(Source records)
- - -
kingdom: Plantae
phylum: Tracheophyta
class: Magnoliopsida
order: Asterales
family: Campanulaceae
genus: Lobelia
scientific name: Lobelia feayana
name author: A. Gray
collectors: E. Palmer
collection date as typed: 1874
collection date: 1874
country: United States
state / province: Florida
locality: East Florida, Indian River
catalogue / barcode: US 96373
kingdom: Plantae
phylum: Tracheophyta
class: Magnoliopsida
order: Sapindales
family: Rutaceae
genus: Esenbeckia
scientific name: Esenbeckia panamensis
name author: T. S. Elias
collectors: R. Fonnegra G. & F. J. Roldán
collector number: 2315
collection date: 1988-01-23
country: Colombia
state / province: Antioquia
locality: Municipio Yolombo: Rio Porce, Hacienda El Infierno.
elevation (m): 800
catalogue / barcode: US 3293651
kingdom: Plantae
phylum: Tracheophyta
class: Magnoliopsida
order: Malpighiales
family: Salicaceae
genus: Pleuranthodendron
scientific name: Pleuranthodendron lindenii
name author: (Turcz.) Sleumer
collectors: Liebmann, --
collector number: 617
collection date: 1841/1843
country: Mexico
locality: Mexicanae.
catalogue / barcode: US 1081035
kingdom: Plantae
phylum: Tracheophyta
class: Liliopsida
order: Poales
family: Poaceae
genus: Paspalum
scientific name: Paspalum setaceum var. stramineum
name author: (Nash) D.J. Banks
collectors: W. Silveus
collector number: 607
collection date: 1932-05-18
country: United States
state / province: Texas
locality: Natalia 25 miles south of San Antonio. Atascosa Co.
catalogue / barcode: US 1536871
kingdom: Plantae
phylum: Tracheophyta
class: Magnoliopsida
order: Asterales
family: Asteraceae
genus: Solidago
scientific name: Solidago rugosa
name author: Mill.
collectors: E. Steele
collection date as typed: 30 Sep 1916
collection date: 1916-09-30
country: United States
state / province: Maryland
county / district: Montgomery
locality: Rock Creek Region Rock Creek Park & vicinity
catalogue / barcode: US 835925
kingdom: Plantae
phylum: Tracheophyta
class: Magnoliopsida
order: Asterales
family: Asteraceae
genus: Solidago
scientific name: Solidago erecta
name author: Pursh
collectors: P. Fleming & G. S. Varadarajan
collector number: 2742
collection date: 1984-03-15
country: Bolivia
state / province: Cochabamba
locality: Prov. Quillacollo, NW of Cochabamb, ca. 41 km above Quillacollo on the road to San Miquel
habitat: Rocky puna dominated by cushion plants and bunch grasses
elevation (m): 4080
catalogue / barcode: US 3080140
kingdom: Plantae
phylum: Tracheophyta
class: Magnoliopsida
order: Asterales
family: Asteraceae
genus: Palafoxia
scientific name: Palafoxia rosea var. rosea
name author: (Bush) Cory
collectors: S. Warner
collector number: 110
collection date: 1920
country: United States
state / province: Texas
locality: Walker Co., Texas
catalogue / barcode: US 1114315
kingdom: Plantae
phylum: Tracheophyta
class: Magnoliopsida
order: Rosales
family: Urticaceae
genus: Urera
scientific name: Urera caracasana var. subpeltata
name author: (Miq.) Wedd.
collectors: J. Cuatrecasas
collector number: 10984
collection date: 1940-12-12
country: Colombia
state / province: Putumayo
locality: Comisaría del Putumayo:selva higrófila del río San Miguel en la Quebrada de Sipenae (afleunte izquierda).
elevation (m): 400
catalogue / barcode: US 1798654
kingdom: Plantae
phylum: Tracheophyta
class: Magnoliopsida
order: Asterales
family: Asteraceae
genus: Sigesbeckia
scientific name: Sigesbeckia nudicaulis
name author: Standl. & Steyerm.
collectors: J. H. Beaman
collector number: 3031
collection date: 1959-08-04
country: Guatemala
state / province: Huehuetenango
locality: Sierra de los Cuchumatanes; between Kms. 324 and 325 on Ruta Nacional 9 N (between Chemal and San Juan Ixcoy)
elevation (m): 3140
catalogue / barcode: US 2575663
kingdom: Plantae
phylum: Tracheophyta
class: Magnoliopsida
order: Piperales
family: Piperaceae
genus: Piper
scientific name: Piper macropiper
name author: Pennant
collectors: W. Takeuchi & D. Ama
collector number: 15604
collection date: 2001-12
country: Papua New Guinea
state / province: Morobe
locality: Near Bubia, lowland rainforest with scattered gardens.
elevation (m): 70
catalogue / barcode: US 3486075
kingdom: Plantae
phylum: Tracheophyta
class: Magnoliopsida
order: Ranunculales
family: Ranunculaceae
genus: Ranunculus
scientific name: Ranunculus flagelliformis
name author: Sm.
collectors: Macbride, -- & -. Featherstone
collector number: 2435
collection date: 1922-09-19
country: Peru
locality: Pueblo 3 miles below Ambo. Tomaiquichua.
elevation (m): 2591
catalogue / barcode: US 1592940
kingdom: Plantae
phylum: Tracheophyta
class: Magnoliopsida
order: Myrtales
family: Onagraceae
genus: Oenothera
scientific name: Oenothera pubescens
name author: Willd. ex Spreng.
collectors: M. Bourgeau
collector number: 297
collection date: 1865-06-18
- - -
→ EXERCISE INSTRUCTIONS: Print the lines above without changing anything.

→ EXPECTED ANSWER:
kingdom: Plantae
phylum: Tracheophyta
class: Magnoliopsida
order: Asterales
family: Campanulaceae
genus: Lobelia
scientific name: Lobelia feayana
name author: A. Gray
collectors: E. Palmer
collection date as typed: 1874
collection date: 1874
country: United States
state / province: Florida
locality: East Florida, Indian River
catalogue / barcode: US 96373
kingdom: Plantae
phylum: Tracheophyta
class: Magnoliopsida
order: Sapindales
family: Rutaceae
genus: Esenbeckia
scientific name: Esenbeckia panamensis
name author: T. S. Elias
collectors: R. Fonnegra G. & F. J. Roldán
collector number: 2315
collection date: 1988-01-23
country: Colombia
state / province: Antioquia
locality: Municipio Yolombo: Rio Porce, Hacienda El Infierno.
elevation (m): 800
catalogue / barcode: US 3293651
kingdom: Plantae
phylum: Tracheophyta
class: Magnoliopsida
order: Malpighiales
family: Salicaceae
genus: Pleuranthodendron
scientific name: Pleuranthodendron lindenii
name author: (Turcz.) Sleumer
collectors: Liebmann, --
collector number: 617
collection date: 1841/1843
country: Mexico
locality: Mexicanae.
catalogue / barcode: US 1081035
kingdom: Plantae
phylum: Tracheophyta
class: Liliopsida
order: Poales
family: Poaceae
genus: Paspalum
scientific name: Paspalum setaceum var. stramineum
name author: (Nash) D.J. Banks
collectors: W. Silveus
collector number: 607
collection date: 1932-05-18
country: United States
state / province: Texas
locality: Natalia 25 miles south of San Antonio. Atascosa Co.
catalogue / barcode: US 1536871
kingdom: Plantae
phylum: Tracheophyta
class: Magnoliopsida
order: Asterales
family: Asteraceae
genus: Solidago
scientific name: Solidago rugosa
name author: Mill.
collectors: E. Steele
collection date as typed: 30 Sep 1916
collection date: 1916-09-30
country: United States
state / province: Maryland
county / district: Montgomery
locality: Rock Creek Region Rock Creek Park & vicinity
catalogue / barcode: US 835925
kingdom: Plantae
phylum: Tracheophyta
class: Magnoliopsida
order: Asterales
family: Asteraceae
genus: Solidago
scientific name: Solidago erecta
name author: Pursh
collectors: P. Fleming & G. S. Varadarajan
collector number: 2742
collection date: 1984-03-15
country: Bolivia
state / province: Cochabamba
locality: Prov. Quillacollo, NW of Cochabamb, ca. 41 km above Quillacollo on the road to San Miquel
habitat: Rocky puna dominated by cushion plants and bunch grasses
elevation (m): 4080
catalogue / barcode: US 3080140
kingdom: Plantae
phylum: Tracheophyta
class: Magnoliopsida
order: Asterales
family: Asteraceae
genus: Palafoxia
scientific name: Palafoxia rosea var. rosea
name author: (Bush) Cory
collectors: S. Warner
collector number: 110
collection date: 1920
country: United States
state / province: Texas
locality: Walker Co., Texas
catalogue / barcode: US 1114315
kingdom: Plantae
phylum: Tracheophyta
class: Magnoliopsida
order: Rosales
family: Urticaceae
genus: Urera
scientific name: Urera caracasana var. subpeltata
name author: (Miq.) Wedd.
collectors: J. Cuatrecasas
collector number: 10984
collection date: 1940-12-12
country: Colombia
state / province: Putumayo
locality: Comisaría del Putumayo:selva higrófila del río San Miguel en la Quebrada de Sipenae (afleunte izquierda).
elevation (m): 400
catalogue / barcode: US 1798654
kingdom: Plantae
phylum: Tracheophyta
class: Magnoliopsida
order: Asterales
family: Asteraceae
genus: Sigesbeckia
scientific name: Sigesbeckia nudicaulis
name author: Standl. & Steyerm.
collectors: J. H. Beaman
collector number: 3031
collection date: 1959-08-04
country: Guatemala
state / province: Huehuetenango
locality: Sierra de los Cuchumatanes; between Kms. 324 and 325 on Ruta Nacional 9 N (between Chemal and San Juan Ixcoy)
elevation (m): 3140
catalogue / barcode: US 2575663
kingdom: Plantae
phylum: Tracheophyta
class: Magnoliopsida
order: Piperales
family: Piperaceae
genus: Piper
scientific name: Piper macropiper
name author: Pennant
collectors: W. Takeuchi & D. Ama
collector number: 15604
collection date: 2001-12
country: Papua New Guinea
state / province: Morobe
locality: Near Bubia, lowland rainforest with scattered gardens.
elevation (m): 70
catalogue / barcode: US 3486075
kingdom: Plantae
phylum: Tracheophyta
class: Magnoliopsida
order: Ranunculales
family: Ranunculaceae
genus: Ranunculus
scientific name: Ranunculus flagelliformis
name author: Sm.
collectors: Macbride, -- & -. Featherstone
collector number: 2435
collection date: 1922-09-19
country: Peru
locality: Pueblo 3 miles below Ambo. Tomaiquichua.
elevation (m): 2591
catalogue / barcode: US 1592940
kingdom: Plantae
phylum: Tracheophyta
class: Magnoliopsida
order: Myrtales
family: Onagraceae
genus: Oenothera
scientific name: Oenothera pubescens
name author: Willd. ex Spreng.
collectors: M. Bourgeau
collector number: 297
collection date: 1865-06-18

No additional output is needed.